WORK INSTRUCTION. Copy every line of the items below word for word, keeping the original line breaks.
==== SUPPLIED MATERIAL ====
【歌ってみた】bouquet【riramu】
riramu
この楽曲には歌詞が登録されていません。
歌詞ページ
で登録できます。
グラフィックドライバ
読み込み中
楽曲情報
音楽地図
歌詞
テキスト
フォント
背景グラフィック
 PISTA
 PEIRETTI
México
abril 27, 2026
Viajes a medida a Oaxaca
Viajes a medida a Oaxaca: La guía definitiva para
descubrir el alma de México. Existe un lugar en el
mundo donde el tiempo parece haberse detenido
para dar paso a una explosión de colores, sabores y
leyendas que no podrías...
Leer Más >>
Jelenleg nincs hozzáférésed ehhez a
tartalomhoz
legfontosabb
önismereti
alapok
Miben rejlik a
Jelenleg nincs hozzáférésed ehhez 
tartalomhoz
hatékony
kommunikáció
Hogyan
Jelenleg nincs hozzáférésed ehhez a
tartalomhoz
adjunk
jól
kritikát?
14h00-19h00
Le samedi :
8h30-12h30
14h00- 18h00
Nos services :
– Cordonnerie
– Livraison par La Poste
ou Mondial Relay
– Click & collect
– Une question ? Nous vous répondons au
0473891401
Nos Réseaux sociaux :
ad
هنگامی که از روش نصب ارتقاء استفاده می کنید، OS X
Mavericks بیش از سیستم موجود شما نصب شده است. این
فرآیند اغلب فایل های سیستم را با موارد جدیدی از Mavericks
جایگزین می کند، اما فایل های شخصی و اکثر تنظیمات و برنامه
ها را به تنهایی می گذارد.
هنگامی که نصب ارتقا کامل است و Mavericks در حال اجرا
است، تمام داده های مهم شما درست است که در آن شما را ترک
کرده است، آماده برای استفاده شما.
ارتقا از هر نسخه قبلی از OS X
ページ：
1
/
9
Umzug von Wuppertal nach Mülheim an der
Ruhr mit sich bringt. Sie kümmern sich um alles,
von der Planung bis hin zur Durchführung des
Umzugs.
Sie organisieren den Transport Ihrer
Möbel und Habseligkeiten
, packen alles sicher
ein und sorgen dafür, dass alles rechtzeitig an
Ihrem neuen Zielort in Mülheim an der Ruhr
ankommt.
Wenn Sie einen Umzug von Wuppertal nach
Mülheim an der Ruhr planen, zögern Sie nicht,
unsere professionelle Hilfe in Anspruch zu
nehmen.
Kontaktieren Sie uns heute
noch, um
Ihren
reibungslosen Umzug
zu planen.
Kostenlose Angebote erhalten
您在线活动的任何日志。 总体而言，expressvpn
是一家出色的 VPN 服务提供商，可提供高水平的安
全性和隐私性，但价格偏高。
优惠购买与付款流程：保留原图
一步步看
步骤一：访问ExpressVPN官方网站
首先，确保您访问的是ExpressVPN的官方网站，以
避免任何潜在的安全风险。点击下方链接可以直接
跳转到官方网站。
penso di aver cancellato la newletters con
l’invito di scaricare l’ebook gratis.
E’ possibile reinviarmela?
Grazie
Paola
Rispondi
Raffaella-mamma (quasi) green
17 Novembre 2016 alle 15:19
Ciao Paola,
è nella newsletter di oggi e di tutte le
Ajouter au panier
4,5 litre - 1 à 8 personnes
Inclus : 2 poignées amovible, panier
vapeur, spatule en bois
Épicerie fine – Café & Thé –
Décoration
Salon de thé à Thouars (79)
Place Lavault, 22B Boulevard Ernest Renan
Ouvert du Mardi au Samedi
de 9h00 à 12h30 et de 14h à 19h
====
ANSWER TO THE EXERCISE.
【歌ってみた】bouquet【riramu】
riramu
この楽曲には歌詞が登録されていません。
歌詞ページ
で登録できます。
グラフィックドライバ
読み込み中
楽曲情報
音楽地図
歌詞
テキスト
フォント
背景グラフィック
 PISTA
 PEIRETTI
México
abril 27, 2026
Viajes a medida a Oaxaca
Viajes a medida a Oaxaca: La guía definitiva para
descubrir el alma de México. Existe un lugar en el
mundo donde el tiempo parece haberse detenido
para dar paso a una explosión de colores, sabores y
leyendas que no podrías...
Leer Más >>
Jelenleg nincs hozzáférésed ehhez a
tartalomhoz
legfontosabb
önismereti
alapok
Miben rejlik a
Jelenleg nincs hozzáférésed ehhez 
tartalomhoz
hatékony
kommunikáció
Hogyan
Jelenleg nincs hozzáférésed ehhez a
tartalomhoz
adjunk
jól
kritikát?
14h00-19h00
Le samedi :
8h30-12h30
14h00- 18h00
Nos services :
– Cordonnerie
– Livraison par La Poste
ou Mondial Relay
– Click & collect
– Une question ? Nous vous répondons au
0473891401
Nos Réseaux sociaux :
ad
هنگامی که از روش نصب ارتقاء استفاده می کنید، OS X
Mavericks بیش از سیستم موجود شما نصب شده است. این
فرآیند اغلب فایل های سیستم را با موارد جدیدی از Mavericks
جایگزین می کند، اما فایل های شخصی و اکثر تنظیمات و برنامه
ها را به تنهایی می گذارد.
هنگامی که نصب ارتقا کامل است و Mavericks در حال اجرا
است، تمام داده های مهم شما درست است که در آن شما را ترک
کرده است، آماده برای استفاده شما.
ارتقا از هر نسخه قبلی از OS X
ページ：
1
/
9
Umzug von Wuppertal nach Mülheim an der
Ruhr mit sich bringt. Sie kümmern sich um alles,
von der Planung bis hin zur Durchführung des
Umzugs.
Sie organisieren den Transport Ihrer
Möbel und Habseligkeiten
, packen alles sicher
ein und sorgen dafür, dass alles rechtzeitig an
Ihrem neuen Zielort in Mülheim an der Ruhr
ankommt.
Wenn Sie einen Umzug von Wuppertal nach
Mülheim an der Ruhr planen, zögern Sie nicht,
unsere professionelle Hilfe in Anspruch zu
nehmen.
Kontaktieren Sie uns heute
noch, um
Ihren
reibungslosen Umzug
zu planen.
Kostenlose Angebote erhalten
您在线活动的任何日志。 总体而言，expressvpn
是一家出色的 VPN 服务提供商，可提供高水平的安
全性和隐私性，但价格偏高。
优惠购买与付款流程：保留原图
一步步看
步骤一：访问ExpressVPN官方网站
首先，确保您访问的是ExpressVPN的官方网站，以
避免任何潜在的安全风险。点击下方链接可以直接
跳转到官方网站。
penso di aver cancellato la newletters con
l’invito di scaricare l’ebook gratis.
E’ possibile reinviarmela?
Grazie
Paola
Rispondi
Raffaella-mamma (quasi) green
17 Novembre 2016 alle 15:19
Ciao Paola,
è nella newsletter di oggi e di tutte le
Ajouter au panier
4,5 litre - 1 à 8 personnes
Inclus : 2 poignées amovible, panier
vapeur, spatule en bois
Épicerie fine – Café & Thé –
Décoration
Salon de thé à Thouars (79)
Place Lavault, 22B Boulevard Ernest Renan
Ouvert du Mardi au Samedi
de 9h00 à 12h30 et de 14h à 19h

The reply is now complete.